Gurobi will support array-valued nonlinear expressions and also needs JuMP to compute derivatives? Not sure I understand what the interface is.

odow commented 9 months ago

Gurobi will support array-valued nonlinear expressions and also needs JuMP to compute derivatives?

No. They're going to do their own thing, and won't support arrays to start with.

But their interface is going to look very similar to the MOI data structure so we were just riffing on some ideas.

It'll look something like

GRBaddnonlinearexpression(
    grb,
    result_variable::Int,
    n_nodes::Int,
    n_data::Int,
    node_types::Vector{Int},
    node_parents::Vector{Int},
    node_values::Vector{Int},
    data::Vector{Float64},
)
rluce commented 9 months ago

Correct, no vector in- our output planned for Gurobi, but the concept is very tempting 😄 .
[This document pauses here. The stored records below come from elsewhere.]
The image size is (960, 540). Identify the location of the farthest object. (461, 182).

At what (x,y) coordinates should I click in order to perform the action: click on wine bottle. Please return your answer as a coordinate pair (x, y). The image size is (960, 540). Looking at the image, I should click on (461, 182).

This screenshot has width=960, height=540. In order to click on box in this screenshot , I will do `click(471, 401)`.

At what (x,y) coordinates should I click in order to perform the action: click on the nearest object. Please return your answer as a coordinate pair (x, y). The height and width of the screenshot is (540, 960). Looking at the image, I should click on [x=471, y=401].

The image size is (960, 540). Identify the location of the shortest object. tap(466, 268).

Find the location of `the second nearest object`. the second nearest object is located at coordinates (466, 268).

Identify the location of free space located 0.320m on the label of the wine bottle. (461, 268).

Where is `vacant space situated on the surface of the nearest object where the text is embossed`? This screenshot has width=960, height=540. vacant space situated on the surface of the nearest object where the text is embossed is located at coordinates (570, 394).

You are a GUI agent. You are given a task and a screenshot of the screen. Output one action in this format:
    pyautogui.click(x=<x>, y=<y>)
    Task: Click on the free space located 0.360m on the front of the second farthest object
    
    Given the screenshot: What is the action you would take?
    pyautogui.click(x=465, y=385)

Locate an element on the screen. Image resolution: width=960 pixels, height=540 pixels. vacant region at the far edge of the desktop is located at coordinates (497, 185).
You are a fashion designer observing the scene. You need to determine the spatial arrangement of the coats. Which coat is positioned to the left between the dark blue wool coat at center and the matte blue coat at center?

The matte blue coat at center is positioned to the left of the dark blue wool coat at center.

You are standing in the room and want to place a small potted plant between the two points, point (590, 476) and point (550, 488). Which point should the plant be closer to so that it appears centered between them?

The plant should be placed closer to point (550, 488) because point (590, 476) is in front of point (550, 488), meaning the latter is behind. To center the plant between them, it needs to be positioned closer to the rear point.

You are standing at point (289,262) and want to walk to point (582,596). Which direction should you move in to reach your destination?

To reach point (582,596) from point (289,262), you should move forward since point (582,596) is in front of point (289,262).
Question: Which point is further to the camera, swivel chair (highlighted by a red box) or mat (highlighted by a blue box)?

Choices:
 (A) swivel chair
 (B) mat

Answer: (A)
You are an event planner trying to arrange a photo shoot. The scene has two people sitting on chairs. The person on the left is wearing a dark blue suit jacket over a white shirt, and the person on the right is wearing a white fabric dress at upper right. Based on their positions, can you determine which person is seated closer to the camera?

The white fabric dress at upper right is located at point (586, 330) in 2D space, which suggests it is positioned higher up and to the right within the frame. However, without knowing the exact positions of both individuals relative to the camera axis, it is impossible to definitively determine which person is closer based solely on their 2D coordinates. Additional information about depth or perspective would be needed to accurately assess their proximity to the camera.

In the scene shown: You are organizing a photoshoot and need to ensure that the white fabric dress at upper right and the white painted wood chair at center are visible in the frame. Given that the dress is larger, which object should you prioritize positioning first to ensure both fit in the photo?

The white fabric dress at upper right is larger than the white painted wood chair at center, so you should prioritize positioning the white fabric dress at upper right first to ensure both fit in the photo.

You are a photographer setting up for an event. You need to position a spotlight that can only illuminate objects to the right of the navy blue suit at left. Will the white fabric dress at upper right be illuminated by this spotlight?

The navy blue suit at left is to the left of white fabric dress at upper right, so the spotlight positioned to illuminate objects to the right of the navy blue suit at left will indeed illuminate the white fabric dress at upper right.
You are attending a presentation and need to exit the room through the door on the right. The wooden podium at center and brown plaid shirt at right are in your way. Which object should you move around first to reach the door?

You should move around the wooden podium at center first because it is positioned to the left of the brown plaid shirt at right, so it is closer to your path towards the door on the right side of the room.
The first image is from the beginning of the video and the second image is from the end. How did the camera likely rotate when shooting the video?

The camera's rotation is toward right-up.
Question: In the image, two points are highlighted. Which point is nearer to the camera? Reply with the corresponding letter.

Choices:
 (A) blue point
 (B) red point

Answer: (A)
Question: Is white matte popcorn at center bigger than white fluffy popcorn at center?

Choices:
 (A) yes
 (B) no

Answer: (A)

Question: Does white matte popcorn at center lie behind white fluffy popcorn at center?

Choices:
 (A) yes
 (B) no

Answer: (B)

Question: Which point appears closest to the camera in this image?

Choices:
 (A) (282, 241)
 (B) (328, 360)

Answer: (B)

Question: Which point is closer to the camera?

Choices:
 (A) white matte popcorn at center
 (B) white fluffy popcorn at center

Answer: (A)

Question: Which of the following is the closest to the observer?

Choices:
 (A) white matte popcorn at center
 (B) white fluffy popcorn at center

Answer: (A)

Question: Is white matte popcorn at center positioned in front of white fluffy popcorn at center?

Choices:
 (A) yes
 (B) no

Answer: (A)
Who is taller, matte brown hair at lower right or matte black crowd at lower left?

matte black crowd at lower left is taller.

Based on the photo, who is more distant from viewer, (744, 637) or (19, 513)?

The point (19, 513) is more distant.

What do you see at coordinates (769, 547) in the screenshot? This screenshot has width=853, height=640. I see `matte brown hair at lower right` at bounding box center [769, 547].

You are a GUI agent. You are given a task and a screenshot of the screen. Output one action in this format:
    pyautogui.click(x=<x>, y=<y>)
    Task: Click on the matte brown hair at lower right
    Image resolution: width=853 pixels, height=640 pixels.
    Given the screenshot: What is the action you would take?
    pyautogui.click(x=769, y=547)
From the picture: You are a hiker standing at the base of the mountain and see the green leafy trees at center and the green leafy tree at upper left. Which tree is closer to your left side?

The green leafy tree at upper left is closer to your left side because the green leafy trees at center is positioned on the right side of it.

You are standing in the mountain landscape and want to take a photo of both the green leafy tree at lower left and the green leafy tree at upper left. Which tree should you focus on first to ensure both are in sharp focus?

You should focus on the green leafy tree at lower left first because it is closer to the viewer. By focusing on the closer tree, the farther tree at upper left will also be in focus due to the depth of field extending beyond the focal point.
But matrices are a bit more complicated. We'd need to encode (rows, cols). One option would be to store the size as a packed value::Int64

Another option could be to put dimensionality information in the value array, viz.

A = [1 2; 3 4]
x = [MOI.VariableIndex(1), MOI.VariableIndex(2)]

f(x) = sum(A * x)

|  i | node_type    | parent | value  | 
|  1 | SCALAR_CALL  |     -1 | OP_SUM |
|  2 | RESULT_ARRAY |      1 | 9      |
|  3 | RESULT       |      2 | NaN    |
|  4 | RESULT       |      2 | NaN    |
|  5 | VECTOR_CALL  |      2 | OP_MUL |
|  6 | ARRAY        |      5 | 7      |
|  7 | CONSTANT     |      6 | 1      |
|  8 | CONSTANT     |      6 | 2      |
|  9 | CONSTANT     |      6 | 3      |
| 10 | CONSTANT     |      6 | 4      |
| 11 | ARRAY        |      5 | 5      |
| 12 | VARIABLE     |     11 | 1      |
| 13 | VARIABLE     |     11 | 2      |

[1.0, 3.0, 2.0, 4.0, 2.0, 0.0, 2.0, 2.0, 2.0, 0.0]

with the understanding that an ARRAY node will always read 2 consecutive values from the value array. Not pretty, but maybe more consistent with the idea that value is the place to store static data.

odow commented 9 months ago

I guess there are multiple options for the size. It probably doesn't really matter which one you go with, so long as it is consistent.

The other option, instead of directly coding RESULT values, is to have a OP_GET_INDEX node which can lookup into the array.

|  i | OP_GET_INDEX       |      2 | 1  |

The benefit of this is that you don't need all the RESULT rows. but the downside is that on the reverse pass you'd need to allocate storage for the array ops, where as the RESULT rows could be filled in-place like normal.